# Example: Set Collection and Process Tiles

### Some Assumptions You Should Know

For the convenience and consistency of making the framework, the folders of raw data to be processed into collections should be organized in the following ways:
Please refer to [this example](../uab_collectionFunctions.py.py) for more details.
- Server (some NAS shared by the group)
    - [Dataset Name 1] (name of the ds, could be 'inria', 'isprs', 'urban_mapper', recommend to have no space in the name)
        - data (all the raw and processed files associate with this dataset)
            - Original_Tiles (the raw data, including rgb data as well as ground truth)
                - Naming rule for files: [CityName]\_[TileName]\_[fileType].[extension]
                - e.g. Austin_1_RGB.tif
            - Processed_Tiles (Directory for all preprocessed tiles of this dataset, organized by folder)
                - [preproc_result]
                    - [TileName]\_[preprocExtension].[extension]
                
        - meta_data
            - collection.txt (file that is updated each time a new channel is made using preprocessing)
            - colTileNames.txt (file that contains the name of each tile in the collection without extensions)
            - mean_values.npy (file that contains the mean value of each channel)
        - collectionMeta.txt (a user-made file that specifies information of interest about this collection (e.g., data-resolution))
    - [Dataset Name 2]
    - ...
    - [Dataset Name N]

### Use the Framework in Your Settings

**A. Change [uabRepoPaths.py](../uabRepoPaths.py)**

In [1]:
import os
# this example is relevant if you have 1 folder on 1 machine that has both the data and the 
# results.  Your setup may be different
parentDir = r'/media/ei-edl01/data/remote_sensing_data/'
dataPath = parentDir
resPath = os.path.join(parentDir, 'Results')

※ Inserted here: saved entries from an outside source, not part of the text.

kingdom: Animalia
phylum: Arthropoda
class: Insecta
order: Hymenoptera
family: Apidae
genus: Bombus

`parentDir` is where you have all the raw files from those dataset organized in our rules defined above. We already made some collections in `/ei-edl01/remote_sensing_data/` as you can see above. `dataPath` and `resPath` is where you have the data and the results (including extracted patches and experiment results). It is recommended to have the `resPath` as a local path. In training you want to have the training data as close to the GPU as possible. 

**B. Make Collection**

Here is an example script:

In [6]:
import uab_collectionFunctions
import danielCustom.uabPreprocClasses
import uabPreprocClasses

blCol = uab_collectionFunctions.uabCollection('inria_orgd')
opDetObj = danielCustom.uabPreprocClasses.uabOperTileDiffRescale(13, 7)
rescObj = uabPreprocClasses.uabPreprocMultChanOp(
    [1,2,3], 'RDIFF.tif' , 'Linearly rescale difference between R & B', [1, 2],opDetObj)
rescObj.run(blCol)



'/media/ei-edl01/data/remote_sensing_data/inria_orgd/data/TilePreproc/MultChanOp_chans1-2_DiffResc_rF13p000_rB7p000'

The first line `blCol = uab_collectionFunctions.uabCollection('inria_orgd')` makes a new collection reading data from `/media/ei-edl01/data/remote_sensing_data/inria_orgd`. The second and third line defines an linear operation on channels `[1,2]` (the second and third channel). Where the functions are defined as follows: 

In [5]:
class uabOperTileOps(object):
    def __init__(self, defName):
        self.defaultName = defName
        
    def getName(self):
        raise NotImplementedError('Must be implemented by the subclass')
    
    def run(self, tiles):
        raise NotImplementedError('Must be implemented by the subclass')

class uabOperTileDiffRescale(uabOperTileOps):
    def __init__(self, rescFact, rescBias, defName = 'DiffResc'):
        super(uabOperTileDiffRescale, self).__init__(defName)
        self.rescFact = rescFact
        self.rescBias = rescBias
    
    def getName(self):
        return '%s_rF%s_rB%s' % (self.defaultName, util_functions.d2s(self.rescFact,3), util_functions.d2s(self.rescBias,3))
    
    def run(self, tiles):
        return self.rescFact * (tiles[1] - tiles[0]) + self.rescBias

To make your own uab operations, you can write a customized class inherit from uabOperTileOps, make sure you overwrite `getName()` and `run()` 

After finishing making collections, you can see the meta data of the collection by calling function `readMetadata()`. It will display a list of existed channels in this dataset, with their idex at the begining of each line and extensions at the end of each line.

In [7]:
blCol.readMetadata()

Description:  these are all the preprocessed tiles available for this dataset.  Use the indexes output on the start of each line to select this tile-type when going to patch extraction in the following step
[0] Original Layer 0: Original_Tiles, [ext: GT.tif]
[1] Channel RGB Layer 0: TilePreproc/TileChanSplit_chan0, [ext: RGB0.tif]
[2] Channel RGB Layer 1: TilePreproc/TileChanSplit_chan1, [ext: RGB1.tif]
[3] Channel RGB Layer 2: TilePreproc/TileChanSplit_chan2, [ext: RGB2.tif]
[4] Linearly rescale difference between R & B: TilePreproc/MultChanOp_chans1-2_DiffResc_rF13p000_rB7p000, [ext: RDIFF.tif]